Text shown

----------

Introduction: BIC/FTC/TAF showed efficacy and tolerability in randomized trials as a switch strategy in virologically-suppressed people living with HIV. We evaluated its effectiveness in a real-life setting.
Methods: A retrospective monocentric cohort including 431 virologically-suppressed (HIV-RNA <50 copies/ml) people switching to BIC/FTC/TAF in the period 2018-2022 was evaluated. Probabilities of virological failure (VF, i.e.2 consecutive HIV-RNA ≥50 copies/ml or a single HIV-RNA ≥200 copies/ml) and of treatment discontinuation (TD) were estimated by Kaplan-Meier, and predictors of both outcomes were identified through multivariable Cox regression. Analysis-of-variance for repeated measures was used to examine changes in CD4 count and CD4-to-CD8 ratio.
Results: Overall, 16 VF occurred during 22 months of median follow-up time. Estimated probabilities of VF at 1, 2 and 3 years were 2.0% (95% CI 1.04.2%), 2.9% (95% CI 1.5%-5.6%) and 5.5% (95% CI 3.2%-9.2%), respectively. Caucasian ethnicity and a history of previous VF independently predicted VF. TD occurred in 42 cases, predominantly for simplification. One discontinuation due to VF was reported. No predictors of discontinuation were identified. An increase in CD4-to-CD8 ratio over 3 years was evidenced (p < 0.001). Total cholesterol decreased over 3 years (p < 0.001). Triglycerides did not significantly change (p = 0.465).
Conclusions: BIC/FTC/TAF demonstrated high effectiveness, tolerability and safety.
Keywords: HIV; bictegravir/emtricitabine/tenofovir alafenamide; virological suppression.

----------

Camera intrinsics and pose data:

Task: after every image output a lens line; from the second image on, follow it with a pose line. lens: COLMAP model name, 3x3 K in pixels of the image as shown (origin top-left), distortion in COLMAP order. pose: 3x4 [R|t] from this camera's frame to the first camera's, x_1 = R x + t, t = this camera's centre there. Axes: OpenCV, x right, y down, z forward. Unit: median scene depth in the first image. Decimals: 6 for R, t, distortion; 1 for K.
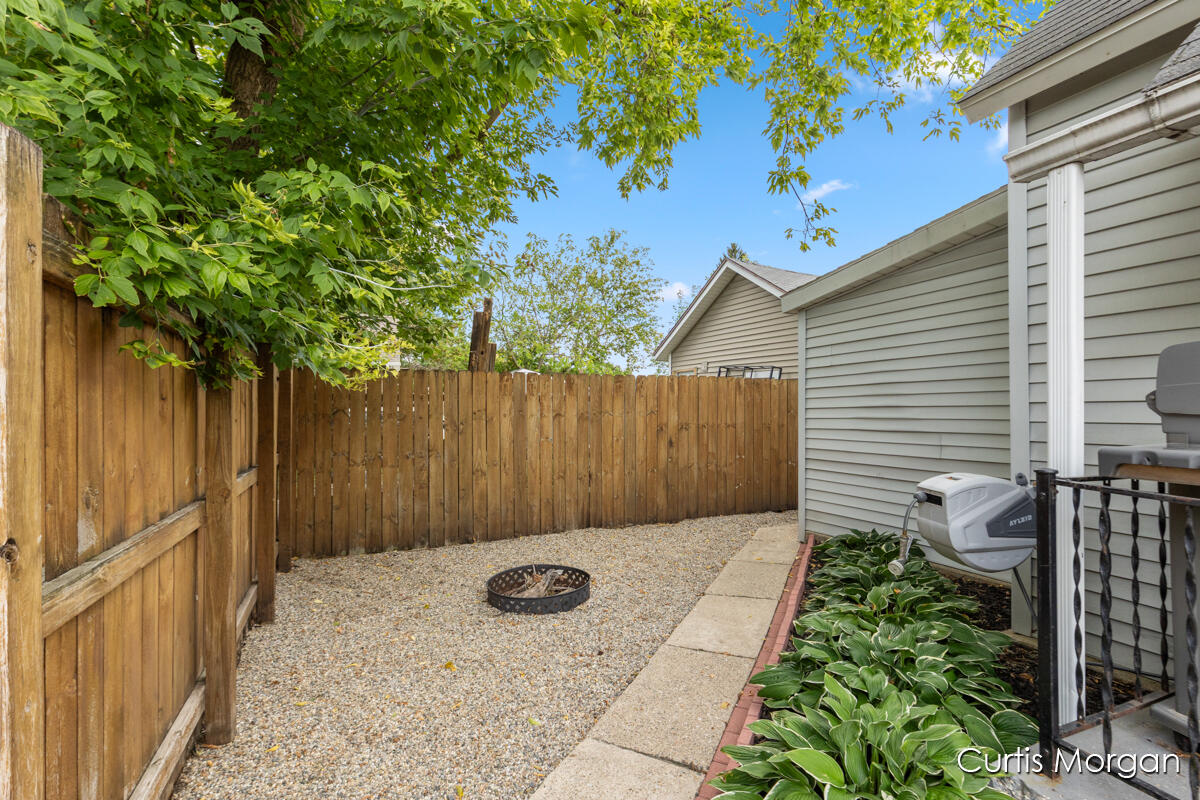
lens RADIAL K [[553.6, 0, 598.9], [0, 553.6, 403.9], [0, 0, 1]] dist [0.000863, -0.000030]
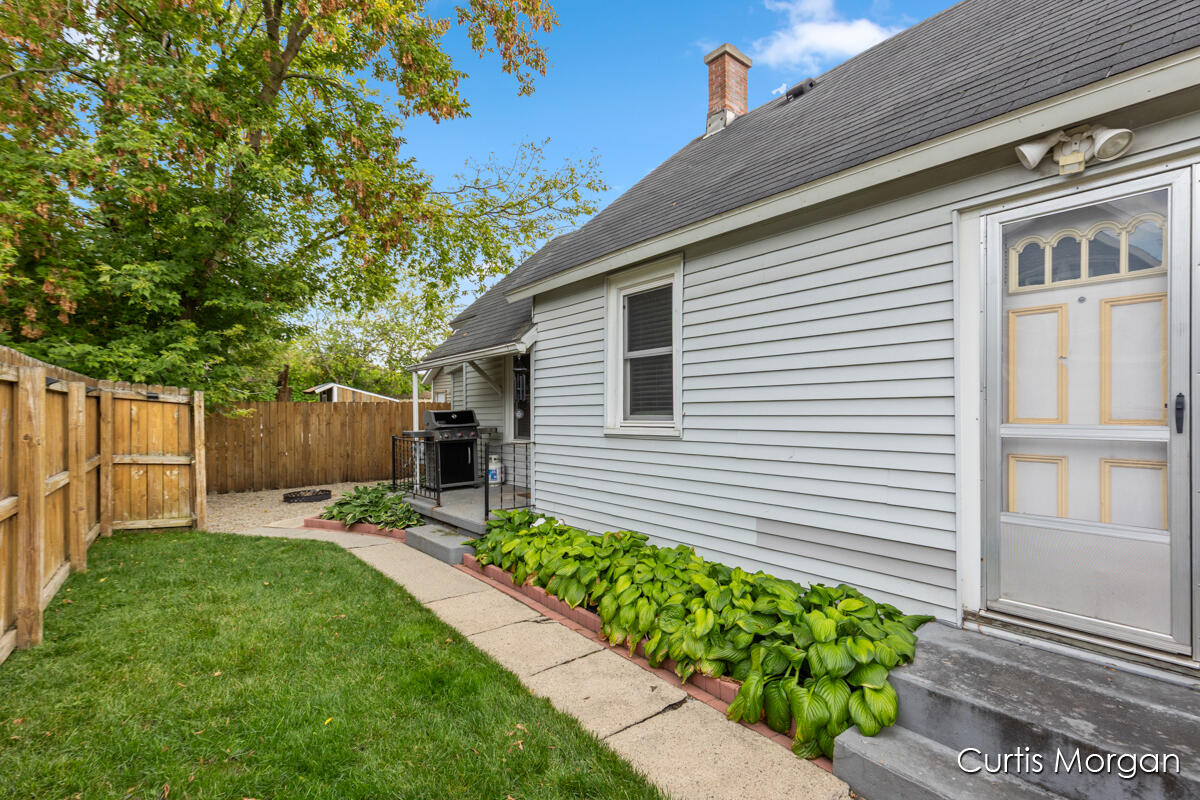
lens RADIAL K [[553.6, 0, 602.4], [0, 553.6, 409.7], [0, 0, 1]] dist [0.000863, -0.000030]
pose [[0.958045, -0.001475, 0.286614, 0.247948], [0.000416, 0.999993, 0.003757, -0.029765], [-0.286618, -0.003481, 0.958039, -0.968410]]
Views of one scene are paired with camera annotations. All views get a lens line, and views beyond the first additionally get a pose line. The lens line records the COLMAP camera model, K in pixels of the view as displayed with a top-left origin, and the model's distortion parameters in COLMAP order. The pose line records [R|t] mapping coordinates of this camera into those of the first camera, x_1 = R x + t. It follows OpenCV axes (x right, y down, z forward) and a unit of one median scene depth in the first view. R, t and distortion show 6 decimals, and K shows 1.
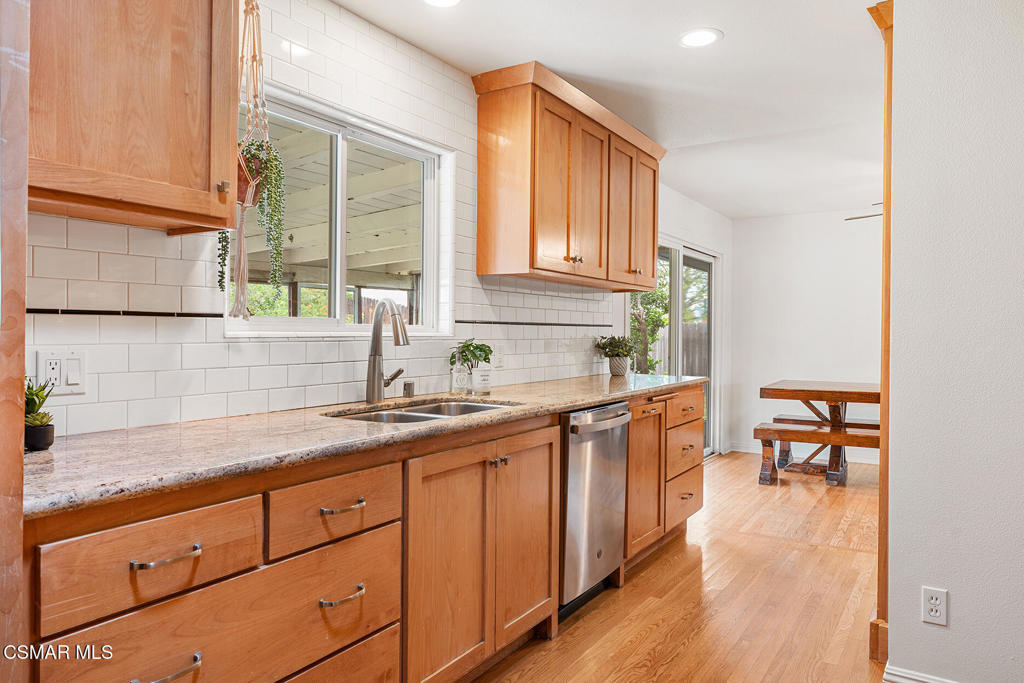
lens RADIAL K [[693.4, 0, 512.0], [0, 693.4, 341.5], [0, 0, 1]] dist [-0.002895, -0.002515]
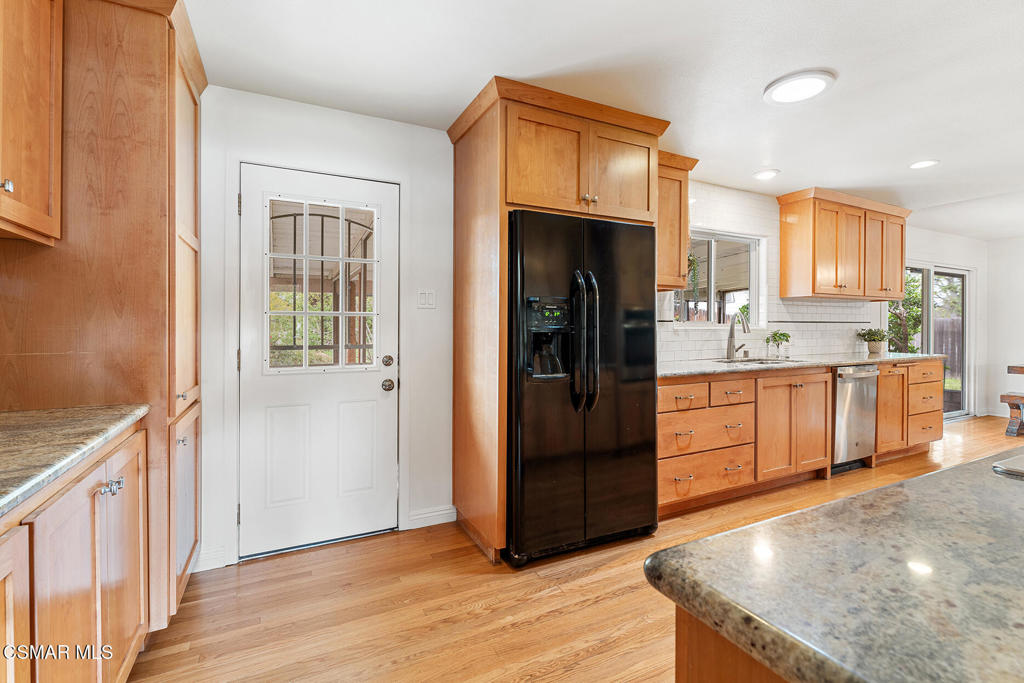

----------

Exercise 1
For each statement about the BIC/FTC/TAF abstract, say yes or no and quote the words of the abstract that decide it.
(a) Sixteen virological failures occurred during a median follow-up of 22 months.
(b) The study identified predictors of treatment discontinuation.
(c) Triglycerides decreased significantly over 3 years.
Exercise 2
Return the passage of the BIC/FTC/TAF abstract starting at "Results: Overall, 16" and ending at "alafenamide; virological suppression.", copied word for word.
Exercise 3
Answer these questions from the BIC/FTC/TAF abstract.
(a) How many virologically suppressed people did the cohort include?
(b) In how many cases did treatment discontinuation occur?
(c) What three qualities does the conclusion say BIC/FTC/TAF demonstrated?

Problem solution 1
(a) Yes: "Overall, 16 VF occurred during 22 months of median follow-up time."
(b) No: "No predictors of discontinuation were identified."
(c) No: "Triglycerides did not significantly change (p = 0.465)."

Problem solution 2
Results: Overall, 16 VF occurred during 22 months of median follow-up time. Estimated probabilities of VF at 1, 2 and 3 years were 2.0% (95% CI 1.04.2%), 2.9% (95% CI 1.5%-5.6%) and 5.5% (95% CI 3.2%-9.2%), respectively. Caucasian ethnicity and a history of previous VF independently predicted VF. TD occurred in 42 cases, predominantly for simplification. One discontinuation due to VF was reported. No predictors of discontinuation were identified. An increase in CD4-to-CD8 ratio over 3 years was evidenced (p < 0.001). Total cholesterol decreased over 3 years (p < 0.001). Triglycerides did not significantly change (p = 0.465).
Conclusions: BIC/FTC/TAF demonstrated high effectiveness, tolerability and safety.
Keywords: HIV; bictegravir/emtricitabine/tenofovir alafenamide; virological suppression.

Problem solution 3
(a) 431
(b) 42
(c) High effectiveness, tolerability and safety